- Source text
◇ ◇ ◇ ◇

Sadly, from the beginning of recorded history until the 19th century,
slavery was the way of the world. When the U.S. Constitution was written
in 1787. Slavery was legal everyplace in the world. What was unique was
that in the American colonies there was a strenuous objection to
slavery and that the most prominent framers of the Constitution wanted
to eliminate it at the very start of the nation.
Our
Judeo-Christian tradition, many now forget, accepted the legitimacy of
slavery. the Old Testament regulates the relationship between master
and slave in great detail. In Leviticus (XXV: 39-55), God instructs the
Children of Israel to enslave the heathen and their progeny forever. In
the New Testament, St..Paul urges slaves to obey their masters with full
hearts and without equivocation. St..Peter urges slaves to obey even
unjust orders from their masters.
At
the time of its cultural peak, ancient Athens may have had 115,000
slaves to 43,000 citizens. The same is true of Ancient Rome. Plutarch
notes that on single day in the year 167 B.C., 150,000 slaves were sold
in a single market. The British historian of classical slavery, Moses I.
Finley, writes: "The cities in which individual freedom reached its
highest expression----most obviously Athens---were cities in which
chattel slavery flourished."
American
history is flawed, as is any human enterprise. Yet those who now call
for the removal of statues and monuments commemorating our past are
measuring our history against perfection, not against other real
places. What other societies in 1787---or any date in history prior to
that time, would these critics find more free and equitable than ours?
Where else was religious freedom to be found in 1787? Compared to
perfection, our ancestors are found wanting. Compared to other
real,places in the world, they were clearly ahead of their time,
advancing the frontiers of freedom.
In
the case of Robert E. Lee himself, there is more to his story than the
Charlottesville City Council may understand. Everyone knows that Lee's
surrender to Ulysses S. Grant at Appomattox effectively ended the Civil
War. What few remember today is the real heroism of Robert E. Lee. By
surrendering, he was violating the orders given by Jefferson Davis, the
elected leader of the Confederacy. The story of April 1865 is not just
one of decisions made, but also of decisions rejected. Lee's rejection
of continuing the war as a guerrilla battle, the preference of Jefferson
Davis, and Grant's choice to be magnanimous, cannot be overestimated in
importance.
With
the fall of Richmond, Davis and the Confederate government were often
on the run. Davis, writes Prof Jay Winik in his important book "April
1865: The Month That Saved America," : "...was thinking about such
things as a war of extermination...a national war that ruins the enemy.
In short, guerrilla resistance...The day after Richmond fell, Davis had
called on the Confederacy to shift from a conventional war to a dynamic
guerrilla war of attrition, designed to wear down the North and force
it to conclude that keeping the South in the Union would not be worth
the interminable pain and ongoing sacrifice."

◇ ◇ ◇ ◇

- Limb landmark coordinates
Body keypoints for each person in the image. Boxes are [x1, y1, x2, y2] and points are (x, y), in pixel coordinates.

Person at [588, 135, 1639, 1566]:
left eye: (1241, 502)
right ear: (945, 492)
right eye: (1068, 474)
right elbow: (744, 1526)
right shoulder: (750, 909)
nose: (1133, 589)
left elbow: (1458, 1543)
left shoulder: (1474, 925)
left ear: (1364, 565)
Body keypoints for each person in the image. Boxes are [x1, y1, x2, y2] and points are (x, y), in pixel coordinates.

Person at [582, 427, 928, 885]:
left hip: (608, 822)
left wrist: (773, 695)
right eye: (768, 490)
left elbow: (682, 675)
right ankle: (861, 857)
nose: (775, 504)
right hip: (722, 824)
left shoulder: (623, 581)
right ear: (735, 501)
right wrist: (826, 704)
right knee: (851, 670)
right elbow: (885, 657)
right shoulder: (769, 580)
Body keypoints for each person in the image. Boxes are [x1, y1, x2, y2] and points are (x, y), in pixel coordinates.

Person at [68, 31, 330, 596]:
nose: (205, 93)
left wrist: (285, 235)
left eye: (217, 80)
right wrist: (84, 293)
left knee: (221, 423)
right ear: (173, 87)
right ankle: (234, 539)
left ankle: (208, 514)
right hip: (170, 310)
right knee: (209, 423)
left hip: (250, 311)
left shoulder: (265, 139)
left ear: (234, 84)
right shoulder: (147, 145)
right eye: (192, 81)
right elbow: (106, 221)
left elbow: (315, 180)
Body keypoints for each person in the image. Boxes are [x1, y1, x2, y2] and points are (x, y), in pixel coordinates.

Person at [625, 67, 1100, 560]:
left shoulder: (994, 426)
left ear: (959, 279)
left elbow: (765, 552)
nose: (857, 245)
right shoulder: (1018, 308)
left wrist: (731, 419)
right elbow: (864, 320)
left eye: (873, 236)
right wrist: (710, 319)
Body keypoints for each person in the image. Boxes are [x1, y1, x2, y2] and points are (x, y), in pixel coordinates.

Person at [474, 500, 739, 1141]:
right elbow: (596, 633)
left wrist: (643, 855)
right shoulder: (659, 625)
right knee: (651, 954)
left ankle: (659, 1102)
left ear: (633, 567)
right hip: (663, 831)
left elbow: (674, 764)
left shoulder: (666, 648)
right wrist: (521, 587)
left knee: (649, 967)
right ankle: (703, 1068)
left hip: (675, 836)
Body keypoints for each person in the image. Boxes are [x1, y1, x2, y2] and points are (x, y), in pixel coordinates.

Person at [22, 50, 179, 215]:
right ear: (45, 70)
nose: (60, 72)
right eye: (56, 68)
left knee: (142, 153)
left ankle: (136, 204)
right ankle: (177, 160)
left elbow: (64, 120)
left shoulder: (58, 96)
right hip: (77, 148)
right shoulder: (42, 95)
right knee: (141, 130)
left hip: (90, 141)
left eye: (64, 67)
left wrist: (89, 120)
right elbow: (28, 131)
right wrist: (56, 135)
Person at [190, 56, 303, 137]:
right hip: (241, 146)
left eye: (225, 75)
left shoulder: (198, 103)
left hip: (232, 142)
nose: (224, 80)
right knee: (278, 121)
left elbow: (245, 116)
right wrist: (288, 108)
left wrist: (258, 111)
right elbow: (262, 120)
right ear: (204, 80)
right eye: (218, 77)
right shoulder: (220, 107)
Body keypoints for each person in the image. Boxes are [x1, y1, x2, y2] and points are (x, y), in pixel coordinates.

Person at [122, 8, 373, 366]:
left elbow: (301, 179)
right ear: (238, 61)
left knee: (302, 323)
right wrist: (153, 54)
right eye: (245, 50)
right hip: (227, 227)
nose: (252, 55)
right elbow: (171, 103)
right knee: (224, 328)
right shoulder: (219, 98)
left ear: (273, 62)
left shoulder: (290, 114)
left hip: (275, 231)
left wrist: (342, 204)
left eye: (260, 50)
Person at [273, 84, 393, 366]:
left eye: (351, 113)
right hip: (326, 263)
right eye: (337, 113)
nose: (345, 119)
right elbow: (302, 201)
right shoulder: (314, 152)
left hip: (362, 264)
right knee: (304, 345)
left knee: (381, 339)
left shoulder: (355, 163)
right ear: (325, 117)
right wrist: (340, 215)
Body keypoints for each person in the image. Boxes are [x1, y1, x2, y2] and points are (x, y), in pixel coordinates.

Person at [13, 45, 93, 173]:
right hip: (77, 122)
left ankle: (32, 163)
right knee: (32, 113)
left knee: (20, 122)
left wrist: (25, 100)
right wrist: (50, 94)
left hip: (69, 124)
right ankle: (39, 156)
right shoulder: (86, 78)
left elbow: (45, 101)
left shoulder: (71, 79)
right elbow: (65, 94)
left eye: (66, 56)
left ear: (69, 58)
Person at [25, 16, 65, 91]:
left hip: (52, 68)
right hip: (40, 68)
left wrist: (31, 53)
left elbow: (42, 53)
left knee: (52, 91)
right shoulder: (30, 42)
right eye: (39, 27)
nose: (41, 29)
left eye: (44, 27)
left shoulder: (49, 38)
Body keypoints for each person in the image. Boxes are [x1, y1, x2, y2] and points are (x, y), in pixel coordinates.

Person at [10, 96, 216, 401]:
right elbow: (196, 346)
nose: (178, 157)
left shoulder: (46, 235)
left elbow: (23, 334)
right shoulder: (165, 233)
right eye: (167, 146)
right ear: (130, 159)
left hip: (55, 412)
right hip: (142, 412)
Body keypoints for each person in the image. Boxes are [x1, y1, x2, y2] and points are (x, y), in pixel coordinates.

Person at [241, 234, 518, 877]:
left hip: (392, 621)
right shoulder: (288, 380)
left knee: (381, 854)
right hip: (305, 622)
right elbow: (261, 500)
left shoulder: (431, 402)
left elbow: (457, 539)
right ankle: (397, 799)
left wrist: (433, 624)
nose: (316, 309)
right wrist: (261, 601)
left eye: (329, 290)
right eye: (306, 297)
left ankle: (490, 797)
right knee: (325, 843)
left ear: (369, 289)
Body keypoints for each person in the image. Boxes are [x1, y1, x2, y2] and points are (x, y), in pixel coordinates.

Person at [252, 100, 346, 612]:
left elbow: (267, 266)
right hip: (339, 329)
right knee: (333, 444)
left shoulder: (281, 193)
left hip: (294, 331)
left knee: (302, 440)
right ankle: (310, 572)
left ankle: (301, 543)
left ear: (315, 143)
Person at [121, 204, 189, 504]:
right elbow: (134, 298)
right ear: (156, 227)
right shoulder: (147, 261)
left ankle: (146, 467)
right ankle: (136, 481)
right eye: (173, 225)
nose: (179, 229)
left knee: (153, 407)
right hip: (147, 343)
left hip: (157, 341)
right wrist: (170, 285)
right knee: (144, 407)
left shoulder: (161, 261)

◇ ◇ ◇ ◇

- Prompt
Continue the essay on slavery and Robert E. Lee from its last sentence.

- Solved exercise
But
Robert E. Lee knew the war was over. Grant was magnanimous in victory
and, Winik points out, "...was acutely aware that on this day, what had
occurred was the surrender of one army to another---not of one
government to another. The war was very much on. There were a number of
potentially troubling rebel commanders in the field. And there were
still some 175,000 other Confederates under arms elsewhere; one-half in
scattered garrisons and the rest in three remaining rebel armies. What
mattered now was laying the groundwork for persuading Lee's fellow
armies to join in his surrender---and also for reunion, the urgent
matter of making the nation whole again."
Appomattox
was not preordained. "If anything," notes Winik, "retribution had been
the larger and longer precedent. So, if these moments teemed with
hope---and they did---it was largely due to two men who rose to the
occasion, to Grant's and Lee's respective actions: one general,
magnanimous in victory, the other gracious and equally dignified in
defeat, the two of them, for their own reasons and in their own ways,
fervently interested in beginning the process to bind up the wounds of
the last four years...Above all, this surrender defied millenniums of
tradition in which rebellions typically ended in yet greater shedding of
blood...One need only recall the harsh suppression of the peasants'
revolt in Germany in the 16th century, or the ravages of Alva during the
Dutch rebellion,,or the terrible punishments inflicted on the Irish by
Cromwell and then on the Scots after Culloden, or the bloodstained
vengeance executed during the Napoleanic restoration, or the horrible
retaliation imposed during the futile Chinese rebellion in the mid-19th
century."
If
it were not for Robert E..Lee's decision not to blindly follow
irrational instructions to keep fighting a guerrilla war indefinitely,
the surrender at Appomattox never would have taken place and our
nation's history would have been far different. Fortunately, our
American tradition has never embraced the notion of blindly following
orders, particularly if they involved illegal or immoral acts. No
American could ever escape responsibility for such acts by saying, "I
was simply following orders."
The
effort to erase our past, as the Charlottesville City Council proposes,
comes about, in large part, because we know so little about our own
history. Pulitzer Prize winning historian David McCullough declares
that, "We are raising a generation of people who are historically
illiterate. We can't function in a society if we don't know who we are
and where we came from." More than two thirds of college students and
administrators who participated in a national survey were unable to
remember that freedom of religion and the press are guaranteed by the
Bill.of Rights. In surveys conducted at 339 colleges and universities,
more than one-fourth of students and administrators did not list freedom
of speech as an essential right protected by the First Amendment.
If
we judge the past by the standards of today, must we stop reading Plato
and Aristotlr, Sophocles and Aristophanes, Dante and Chaucer? Will we
soon hear calls to demolish the Acropolis and the Coliseum, as we do to
remove memorials to Washington and Jefferson, and statues of Robert E.
Lee? Must we abandon the Bible because it lacks modern sensibility?
Where will it end? As theologian Elton Trueblood declared,
"contemporaneity" is indeed a sin.Se would all do well to avoid its
embrace."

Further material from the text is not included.